Task 1: Please show every line of the entries that contains the string "place".

Document excerpt:
Re: Why is java.io.FileInputStream.readBytes my performance bottleneck

Discussion in 'Java' started by Roedy Green, Jul 21, 2003.

  1. Roedy Green

    Roedy Green Guest

    On 21 Jul 2003 11:16:09 -0700, (Harald Kirsch) wrote
    or quoted :

    >java.io.FileInputStream.readBytes
    >seems to be the bottleneck


    try a BufferedFileInputStream.
    see http://mindprod.com/fileio.html for sample code.

    --
    Canadian Mind Products, Roedy Green.
    Coaching, problem solving, economical contract programming.
    See http://mindprod.com/jgloss/jgloss.html for The Java Glossary.
     
    Roedy Green, Jul 21, 2003
    #1
    1. Advertising

  2. Roedy Green <> wrote in message news:<>...
    > On 21 Jul 2003 11:16:09 -0700, (Harald Kirsch) wrote
    > or quoted :
    >
    > >java.io.FileInputStream.readBytes
    > >seems to be the bottleneck

    >
    > try a BufferedFileInputStream.
    > see http://mindprod.com/fileio.html for sample code.


    Well, yes and no. Actually what I am working with in the end
    is a Reader. I used BufferedFileInputStream and it changed nothing.
    Then I put a BufferedReader in the chain and the speedup is nice,
    but still not convincing. Funny enough, java.io.FileInputStream.readBytes
    is still blamed by -Xrunhprof:cpu=samples to consume most of the
    processor time.

    To investigate it a bit, I wrote this dummy test program:


    import java.io.*;

    public class Javabug {
    public static void main(String[] argv)

Working data:
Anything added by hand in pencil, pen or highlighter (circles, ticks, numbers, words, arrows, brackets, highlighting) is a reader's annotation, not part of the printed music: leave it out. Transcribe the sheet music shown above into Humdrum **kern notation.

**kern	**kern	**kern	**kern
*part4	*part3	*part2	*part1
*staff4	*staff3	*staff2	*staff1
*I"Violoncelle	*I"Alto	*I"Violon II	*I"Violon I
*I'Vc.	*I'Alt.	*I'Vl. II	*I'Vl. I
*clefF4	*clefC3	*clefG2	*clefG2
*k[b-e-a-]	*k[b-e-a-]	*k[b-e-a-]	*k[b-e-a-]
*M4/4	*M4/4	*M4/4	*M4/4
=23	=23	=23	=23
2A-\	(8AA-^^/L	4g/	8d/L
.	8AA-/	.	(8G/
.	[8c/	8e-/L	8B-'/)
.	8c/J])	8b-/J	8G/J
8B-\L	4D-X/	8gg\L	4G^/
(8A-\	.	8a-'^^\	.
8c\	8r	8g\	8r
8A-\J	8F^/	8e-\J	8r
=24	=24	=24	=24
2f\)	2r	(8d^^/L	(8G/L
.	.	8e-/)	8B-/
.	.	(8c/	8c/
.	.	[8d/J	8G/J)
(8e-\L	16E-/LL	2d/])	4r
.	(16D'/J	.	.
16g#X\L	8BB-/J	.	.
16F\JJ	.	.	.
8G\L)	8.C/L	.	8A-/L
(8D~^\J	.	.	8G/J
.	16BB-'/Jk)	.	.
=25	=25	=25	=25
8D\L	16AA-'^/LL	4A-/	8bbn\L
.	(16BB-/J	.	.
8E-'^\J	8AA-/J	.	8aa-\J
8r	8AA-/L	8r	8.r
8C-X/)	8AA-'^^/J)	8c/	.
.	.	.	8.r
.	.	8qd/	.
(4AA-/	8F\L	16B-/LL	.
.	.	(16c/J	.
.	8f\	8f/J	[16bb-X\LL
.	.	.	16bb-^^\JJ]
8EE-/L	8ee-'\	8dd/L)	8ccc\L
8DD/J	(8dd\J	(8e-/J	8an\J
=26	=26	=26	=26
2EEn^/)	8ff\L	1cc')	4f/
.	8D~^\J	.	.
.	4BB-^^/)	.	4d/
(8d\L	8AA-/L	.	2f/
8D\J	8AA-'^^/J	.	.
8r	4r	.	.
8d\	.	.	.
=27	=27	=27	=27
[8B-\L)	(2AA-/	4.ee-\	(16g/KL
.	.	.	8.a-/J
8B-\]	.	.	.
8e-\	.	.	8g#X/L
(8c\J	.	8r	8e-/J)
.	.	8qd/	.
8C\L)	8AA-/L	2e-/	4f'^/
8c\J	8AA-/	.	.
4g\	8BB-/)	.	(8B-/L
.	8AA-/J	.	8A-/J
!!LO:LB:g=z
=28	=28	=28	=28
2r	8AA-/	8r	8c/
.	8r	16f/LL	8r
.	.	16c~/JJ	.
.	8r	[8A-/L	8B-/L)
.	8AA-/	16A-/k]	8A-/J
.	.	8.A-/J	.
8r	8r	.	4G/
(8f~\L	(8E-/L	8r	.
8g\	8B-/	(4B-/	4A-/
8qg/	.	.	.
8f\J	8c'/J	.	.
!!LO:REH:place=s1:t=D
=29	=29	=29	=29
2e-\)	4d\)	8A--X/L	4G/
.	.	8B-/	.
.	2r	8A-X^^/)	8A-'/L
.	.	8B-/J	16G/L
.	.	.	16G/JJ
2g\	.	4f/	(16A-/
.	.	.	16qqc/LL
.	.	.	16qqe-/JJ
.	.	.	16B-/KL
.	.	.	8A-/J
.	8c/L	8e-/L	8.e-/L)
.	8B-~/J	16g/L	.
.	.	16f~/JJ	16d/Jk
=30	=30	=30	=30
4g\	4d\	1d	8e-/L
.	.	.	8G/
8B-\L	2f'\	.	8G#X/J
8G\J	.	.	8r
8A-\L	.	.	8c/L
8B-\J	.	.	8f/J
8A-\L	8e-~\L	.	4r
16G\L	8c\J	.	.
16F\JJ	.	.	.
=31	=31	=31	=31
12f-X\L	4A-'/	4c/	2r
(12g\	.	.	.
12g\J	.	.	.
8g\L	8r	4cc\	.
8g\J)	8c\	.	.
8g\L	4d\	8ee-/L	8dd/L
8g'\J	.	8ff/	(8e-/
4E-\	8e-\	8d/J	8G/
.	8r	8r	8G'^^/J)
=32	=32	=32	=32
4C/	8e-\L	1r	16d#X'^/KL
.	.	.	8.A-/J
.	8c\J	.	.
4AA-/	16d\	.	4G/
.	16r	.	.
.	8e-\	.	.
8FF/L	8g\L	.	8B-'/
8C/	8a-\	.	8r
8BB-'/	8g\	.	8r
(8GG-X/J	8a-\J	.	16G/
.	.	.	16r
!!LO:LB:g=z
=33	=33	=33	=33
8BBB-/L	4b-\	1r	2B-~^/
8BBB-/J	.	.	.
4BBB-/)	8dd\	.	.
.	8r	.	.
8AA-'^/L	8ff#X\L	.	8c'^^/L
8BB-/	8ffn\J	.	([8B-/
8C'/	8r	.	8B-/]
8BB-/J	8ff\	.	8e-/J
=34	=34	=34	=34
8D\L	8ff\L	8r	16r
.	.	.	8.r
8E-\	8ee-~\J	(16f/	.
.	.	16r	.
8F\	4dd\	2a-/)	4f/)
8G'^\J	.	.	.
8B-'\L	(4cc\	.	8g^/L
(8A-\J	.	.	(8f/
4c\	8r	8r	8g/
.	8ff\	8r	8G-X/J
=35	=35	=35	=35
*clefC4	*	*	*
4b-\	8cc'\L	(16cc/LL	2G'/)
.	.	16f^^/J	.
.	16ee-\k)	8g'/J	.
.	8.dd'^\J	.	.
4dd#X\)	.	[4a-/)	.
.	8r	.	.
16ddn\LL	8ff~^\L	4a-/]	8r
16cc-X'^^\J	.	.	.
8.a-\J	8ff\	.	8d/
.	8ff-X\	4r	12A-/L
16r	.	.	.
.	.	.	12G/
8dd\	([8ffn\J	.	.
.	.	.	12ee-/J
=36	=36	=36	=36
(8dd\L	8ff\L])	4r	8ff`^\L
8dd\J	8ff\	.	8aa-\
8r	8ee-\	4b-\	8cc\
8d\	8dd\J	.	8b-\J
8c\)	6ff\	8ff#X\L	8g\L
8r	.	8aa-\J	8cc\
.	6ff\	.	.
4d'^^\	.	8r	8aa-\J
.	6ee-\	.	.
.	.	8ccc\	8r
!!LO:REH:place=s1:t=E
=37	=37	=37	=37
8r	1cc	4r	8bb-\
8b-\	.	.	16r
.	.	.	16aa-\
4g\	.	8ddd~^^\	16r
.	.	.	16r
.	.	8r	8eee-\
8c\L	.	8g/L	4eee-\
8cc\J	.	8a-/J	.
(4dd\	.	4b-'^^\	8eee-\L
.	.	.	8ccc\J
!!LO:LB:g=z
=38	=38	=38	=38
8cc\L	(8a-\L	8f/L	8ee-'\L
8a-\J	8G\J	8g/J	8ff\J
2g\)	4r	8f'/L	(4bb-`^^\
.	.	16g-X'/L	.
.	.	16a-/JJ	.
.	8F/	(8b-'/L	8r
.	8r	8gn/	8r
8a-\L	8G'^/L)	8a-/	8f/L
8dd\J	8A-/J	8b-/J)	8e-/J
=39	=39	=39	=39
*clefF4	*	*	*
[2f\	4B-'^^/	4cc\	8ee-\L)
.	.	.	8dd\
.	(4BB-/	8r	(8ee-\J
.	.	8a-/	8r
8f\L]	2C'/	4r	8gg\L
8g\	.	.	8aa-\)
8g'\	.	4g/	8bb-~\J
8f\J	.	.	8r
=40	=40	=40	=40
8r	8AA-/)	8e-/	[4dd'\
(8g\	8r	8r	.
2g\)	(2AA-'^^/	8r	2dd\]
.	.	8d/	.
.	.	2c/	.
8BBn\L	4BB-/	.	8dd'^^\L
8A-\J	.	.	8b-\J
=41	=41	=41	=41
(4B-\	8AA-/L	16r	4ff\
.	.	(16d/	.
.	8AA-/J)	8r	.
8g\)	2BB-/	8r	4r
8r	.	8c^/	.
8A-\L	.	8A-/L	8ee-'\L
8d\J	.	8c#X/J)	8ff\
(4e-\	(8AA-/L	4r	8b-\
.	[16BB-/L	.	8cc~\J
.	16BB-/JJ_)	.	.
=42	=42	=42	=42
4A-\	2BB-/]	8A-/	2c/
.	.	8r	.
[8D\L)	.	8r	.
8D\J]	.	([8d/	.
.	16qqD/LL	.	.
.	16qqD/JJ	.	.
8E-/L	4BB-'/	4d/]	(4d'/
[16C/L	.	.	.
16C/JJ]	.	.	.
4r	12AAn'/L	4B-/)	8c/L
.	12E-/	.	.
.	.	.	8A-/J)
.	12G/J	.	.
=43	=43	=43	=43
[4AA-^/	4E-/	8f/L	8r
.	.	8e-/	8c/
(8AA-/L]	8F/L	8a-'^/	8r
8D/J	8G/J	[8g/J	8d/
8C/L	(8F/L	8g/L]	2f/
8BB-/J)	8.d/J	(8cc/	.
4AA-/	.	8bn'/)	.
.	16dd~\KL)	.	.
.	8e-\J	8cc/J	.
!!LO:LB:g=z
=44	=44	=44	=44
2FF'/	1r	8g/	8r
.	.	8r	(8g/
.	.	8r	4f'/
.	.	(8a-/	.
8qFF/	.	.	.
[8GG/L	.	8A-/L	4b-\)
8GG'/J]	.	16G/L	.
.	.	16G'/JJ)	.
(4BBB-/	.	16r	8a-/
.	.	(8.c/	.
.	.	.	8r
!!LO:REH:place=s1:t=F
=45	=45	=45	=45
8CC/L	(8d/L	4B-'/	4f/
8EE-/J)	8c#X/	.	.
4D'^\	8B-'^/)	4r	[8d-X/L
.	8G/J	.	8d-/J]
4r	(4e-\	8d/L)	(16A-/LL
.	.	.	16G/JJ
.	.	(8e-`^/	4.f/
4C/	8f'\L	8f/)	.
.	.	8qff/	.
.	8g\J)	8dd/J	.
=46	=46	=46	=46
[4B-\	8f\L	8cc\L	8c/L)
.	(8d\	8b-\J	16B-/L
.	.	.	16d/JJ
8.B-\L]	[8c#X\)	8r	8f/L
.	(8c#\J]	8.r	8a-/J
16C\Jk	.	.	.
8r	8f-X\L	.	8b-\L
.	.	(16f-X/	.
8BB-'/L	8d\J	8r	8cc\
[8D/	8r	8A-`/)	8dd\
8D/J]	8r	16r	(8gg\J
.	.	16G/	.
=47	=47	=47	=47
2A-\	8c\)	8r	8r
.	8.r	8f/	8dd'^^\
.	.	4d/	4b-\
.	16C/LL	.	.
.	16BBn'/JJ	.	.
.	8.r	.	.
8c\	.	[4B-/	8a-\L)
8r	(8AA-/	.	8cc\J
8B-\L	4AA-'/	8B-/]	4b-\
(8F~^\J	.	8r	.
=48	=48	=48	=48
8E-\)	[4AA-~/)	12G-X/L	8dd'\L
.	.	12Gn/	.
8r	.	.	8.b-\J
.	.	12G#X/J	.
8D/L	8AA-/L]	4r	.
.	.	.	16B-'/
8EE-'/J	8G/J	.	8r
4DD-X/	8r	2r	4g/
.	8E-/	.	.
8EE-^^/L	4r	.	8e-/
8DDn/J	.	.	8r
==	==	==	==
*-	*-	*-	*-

Task 2:
Answer these questions about the Java performance thread:
(a) Which class does Roedy Green suggest trying?
(b) What did the replying poster add to the chain to get a speedup?
(c) What is the name of the class in the dummy test program?

Full response 1:
!!LO:REH:place=s1:t=D
!!LO:REH:place=s1:t=E
!!LO:REH:place=s1:t=F

Full response 2:
(a) BufferedFileInputStream
(b) A BufferedReader
(c) Javabug